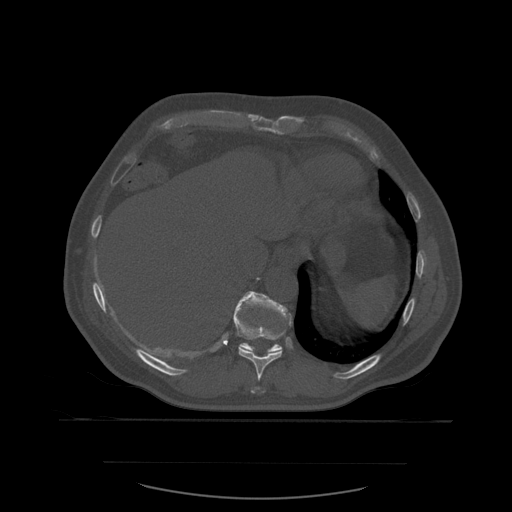
CT including the spine, one axial slice; slice 312 of 590 in the series (ordered by position); bone window (W 1800 / L 400 HU); 512 × 512 image matrix. Patient age 71 years. Case-level facts recorded for this patient, not image findings: primary cancer: lung.
Annotated regions visible in this slice (semi-automatically segmented with operator editing):
- T10 vertebra: bounding box <233,292,292,394> (left, top, right, bottom; pixels)
- T11 vertebra: <234,292,293,353>
- T9 vertebra: <251,388,266,394>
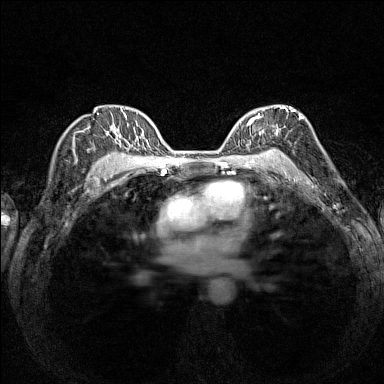
Breast MRI (dynamic contrast-enhanced), one axial slice; slice 103 of 160 in the series (ordered by position); dynamic contrast-enhanced series, time point 2 of 7 at this slice position (early post-contrast); 1.5 T; TE 1.8 ms, TR 5 ms; 384 × 384 image matrix, field of view 280 × 280 mm. Female patient.
Outlined on this slice (semi-automatically segmented with operator editing):
- enhancing-tissue mask used for the functional tumour volume (all voxels passing the contrast-enhancement thresholds inside the analysis volume; usually the tumour): box from (x=236, y=105) to (x=294, y=154) px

+===+

• _Work instructions_
Reproduce verbatim every line starting at the line that holds "Annotated regions visible" and ending with the final line of the data; omit the pictures.

• _Task answer_
Annotated regions visible in this slice (semi-automatically segmented with operator editing):
- T10 vertebra: bounding box <233,292,292,394> (left, top, right, bottom; pixels)
- T11 vertebra: <234,292,293,353>
- T9 vertebra: <251,388,266,394>
Breast MRI (dynamic contrast-enhanced), one axial slice; slice 103 of 160 in the series (ordered by position); dynamic contrast-enhanced series, time point 2 of 7 at this slice position (early post-contrast); 1.5 T; TE 1.8 ms, TR 5 ms; 384 × 384 image matrix, field of view 280 × 280 mm. Female patient.
Outlined on this slice (semi-automatically segmented with operator editing):
- enhancing-tissue mask used for the functional tumour volume (all voxels passing the contrast-enhancement thresholds inside the analysis volume; usually the tumour): box from (x=236, y=105) to (x=294, y=154) px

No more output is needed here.